Can you write the next part of the page excerpt on setting up MapR for Data Collector, picking up after its last sentence?
++++ Page excerpt
Running the Command in Non-Interactive Mode

When you run the setup-mapr command in non-interactive mode, you define the MapR version and home directory in environment variables before running the command.

  1. Set the following environment variables:
    Environment Variable Description
    SDC_HOME Data Collector home directory.

    SDC_CONF Data Collector configuration directory.
    MAPR_HOME MapR home directory, usually /opt/mapr.
    MAPR_VERSION MapR version.

    Enter the full three-digit version: 6.0.0, 6.0.1, 6.1.0, or 7.0.0.

    MAPR_MEP_VERSION MEP version. Enter a single digit MEP version number: 4, 5, 6, or 8.
    Use the following command to set an environment variable:
    export <environment variable>=<value>
    For example, use the following commands:
    export SDC_HOME=/streamsets-datacollector-5.3.0
    export SDC_CONF=/streamsets-datacollector-5.3.0/etc
    export MAPR_HOME=/opt/mapr
    export MAPR_VERSION=7.0.0
    export MAPR_MEP_VERSION=8
  2. Use the following command from the engine installation directory to set up MapR:
    bin/streamsets setup-mapr

Step 4. Configure MapR in Secure Clusters

To connect to a secure MapR cluster with built-in security enabled, ensure that a valid user, tenant, or service ticket exists for the Data Collector user in MapR. To generate tickets, see the MapR documentation.

Note: If the MapR ticket that Data Collector uses allows impersonation, then you can configure MapR stages in Data Collector to use Hadoop impersonation mode.
++++++++
++++ Extracted entries
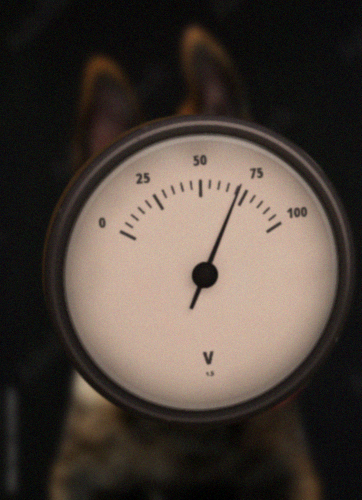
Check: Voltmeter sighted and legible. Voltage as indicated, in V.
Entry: 70 V
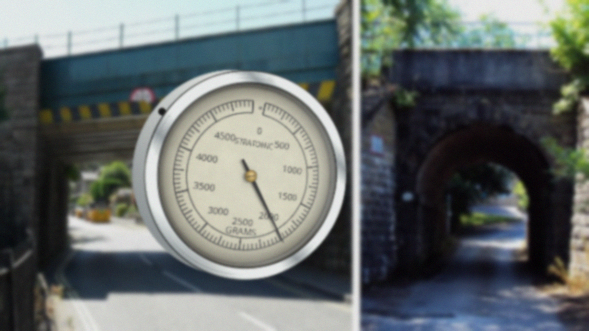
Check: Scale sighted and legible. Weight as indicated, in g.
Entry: 2000 g
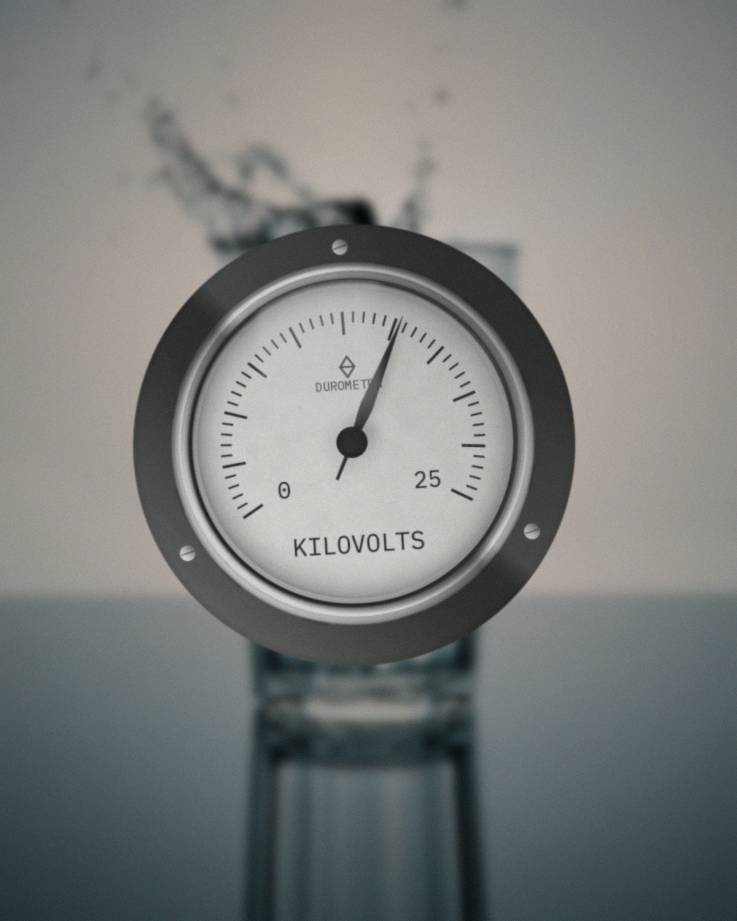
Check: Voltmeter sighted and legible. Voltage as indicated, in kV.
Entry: 15.25 kV
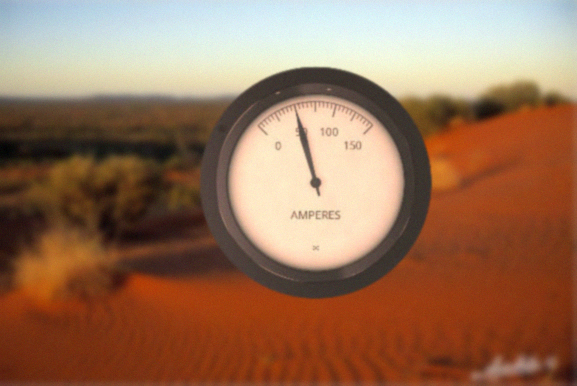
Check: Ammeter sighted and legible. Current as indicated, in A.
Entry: 50 A
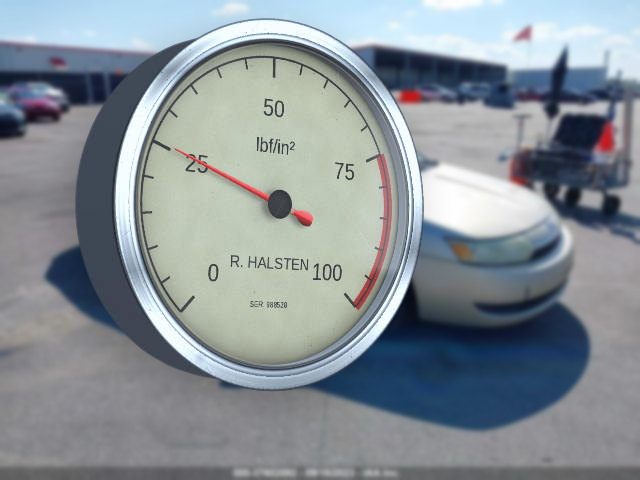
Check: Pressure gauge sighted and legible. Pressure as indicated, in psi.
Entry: 25 psi
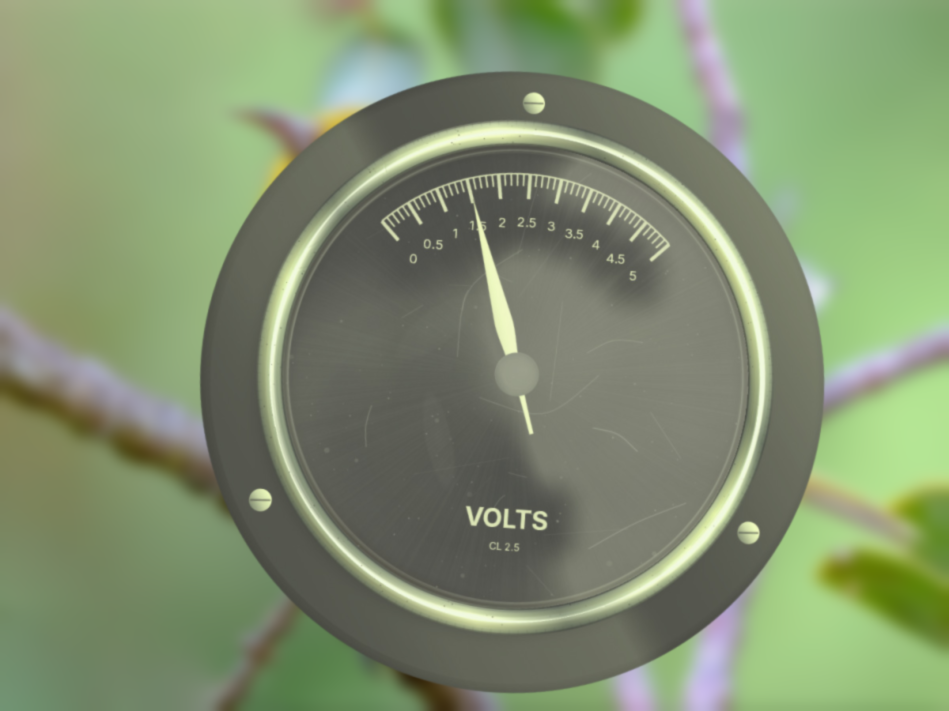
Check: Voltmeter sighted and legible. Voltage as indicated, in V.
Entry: 1.5 V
++++++++
Your response
To run MapR commands in a secure cluster, Data Collector must run as the user account granted access in the MapR ticket.

For example, if you ran the following MapR command to generate the service ticket for applications running outside of the cluster, then Data Collector must run as the myappuser user account:

maprlogin generateticket -type service -out /tmp/longlived_ticket -duration 30:0:0 -renewal 90:0:0

Step 5. Start Engine Instances

After you install MapR client libraries as needed, configure a deployment, and run the setup-mapr command, you can start all engine instances for the deployment. After you start engine instances, verify that MapR stages are available in stage library lists.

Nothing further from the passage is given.